Re: Size of standard library and possible tricks to reduce its

In addition, consider that this problem most severely affects limited platforms like Android/Dalvik. I suspect that Java 8 will take even longer to become available on that kind of platform.

On 2 Dec 2011, at 11:37, Johannes Rudolph wrote:
> Here are the corresponding slides:
>
> http://www.wiki.jvmlangsummit.com/images/a/a1/2011_Goetz_Extension_Slide...
>
> Scala may benefit from this feature but it will be some years until
> the Java 8 JVM would feasibly be a target for Scala.
>
> On Fri, Dec 2, 2011 at 12:10 PM, RomKal wrote:
>> Btw will all those problems be solved easily by introduction of java 8
>> and modified JVM?
>>
>> There is this feature with default interface implementations [1] that
>> AFAIK requires modified JVM, but... should drastically reduce the size
>> of scala library.
>>
>> Maybe it's better to wait a little for java 8 and have it solved
>> ultimatelly? Or then at least have separate java8 version or standard
>> scala library?
>>
>> Roman
>>
>> [1] http://stackoverflow.com/questions/7857832/are-defaults-in-jdk-8-a-form-...
>
>
>

Todd Vierling
Joined: 2011-04-27,
User offline. Last seen 42 years 45 weeks ago.
Re: Re: Size of standard library and possible tricks to reduce

On Thu, Dec 1, 2011 at 9:43 PM, Pavel Pavlov wrote:
> I've just noticed that I haven't stated this clearly enough:
> There's no need to generate forwarders for traits used as first supertrait
> in another traits, as well as in classes.

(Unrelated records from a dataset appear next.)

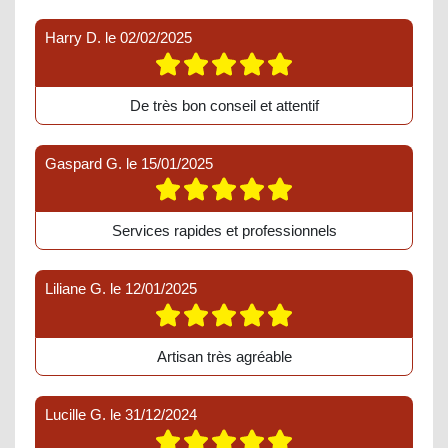
Harry D.
le
02/02/2025
De très bon conseil et attentif
Gaspard G.
le
15/01/2025
Services rapides et professionnels
Liliane G.
le
12/01/2025
Artisan très agréable
Lucille G.
le
31/12/2024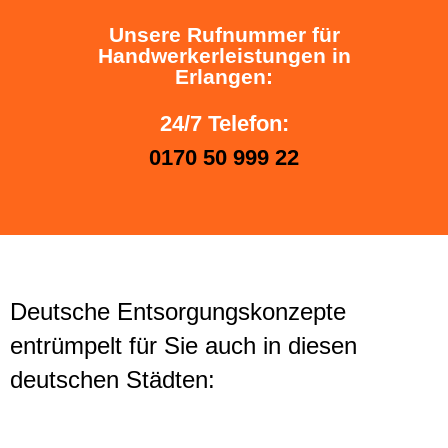
Unsere Rufnummer für
Handwerkerleistungen in
Erlangen:
24/7 Telefon:
0170 50 999 22
Deutsche Entsorgungskonzepte
entrümpelt für Sie auch in diesen
deutschen Städten: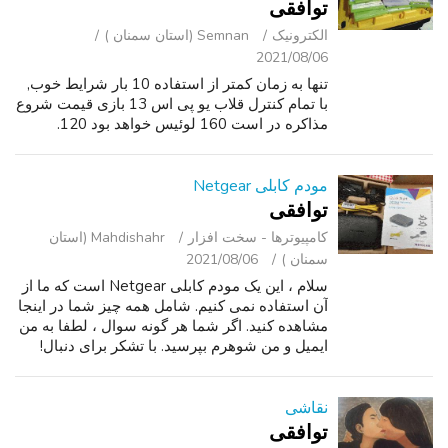
توافقی
الکترونیک
Semnan (استان سمنان )
2021/08/06
تنها به زمان کمتر از استفاده 10 بار شرایط خوب,
با تمام کنترل قلاب یو پی اس 13 بازی قیمت شروع
مذاکره در است 160 لوئیس خواهد بود 120.
مودم کابلی Netgear
توافقی
کامپیوترها - سخت ‌افزار
Mahdishahr (استان
سمنان )
2021/08/06
سلام ، این یک مودم کابلی Netgear است که ما از
آن استفاده نمی کنیم. شامل همه چیز شما در اینجا
مشاهده کنید. اگر شما هر گونه سوال ، لطفا به من
ایمیل و من شوهرم بپرسید. با تشکر برای دنبال!
نقاشی
توافقی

How would the compiler know the difference?

In my (maybe temporary?) changes to the collection classes, there is a
hierarchy that looks like this:

abstract class AbstractTraversable[+A] extends Traversable[A]
abstract class AbstractIterable[+A] extends AbstractTraversable[A]
with Iterable[A]
abstract class AbstractSeq[+A] extends AbstractIterable[A] with Seq[A]

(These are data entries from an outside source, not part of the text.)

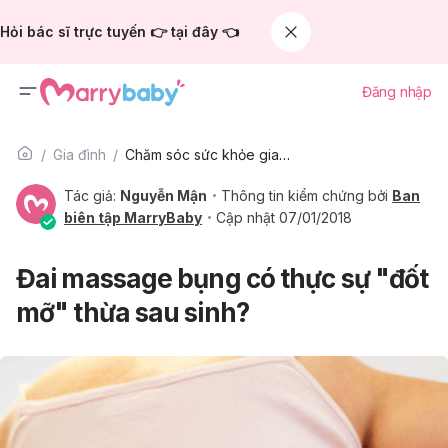
Hỏi bác sĩ trực tuyến 👉 tại đây 👈
Đăng nhập
Gia đình
Chăm sóc sức khỏe gia đình
Tác giả:
Nguyễn Mận
Thông tin kiểm chứng bởi
Ban
biên tập MarryBaby
Cập nhật 07/01/2018
Đai massage bụng có thực sự "đốt
mỡ" thừa sau sinh?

This does involve an inheritance hierarchy because the number of new
forwarders at each level is non-trivial. However, I didn't create an
AbstractTraversableOnce because its methods are almost completely
overridden at both the Iterator and Traversable subtrait levels. I
also didn't create classes for Gen* because those are also mostly
overridden, and not directly inherited.

If this were done only as the following, the bytecode (and number of
redundant forwarders) would be notably larger:

abstract class AbstractTraversable[+A] extends Traversable[A]
abstract class AbstractIterable[+A] extends Iterable[A]
abstract class AbstractSeq[+A] extends Seq[A]

This is the I prefer the idea of a compiler annotation. It allows for
finer-grain control over the process, so that there is not a
proliferation of either extra superclasses or redundant forwarders.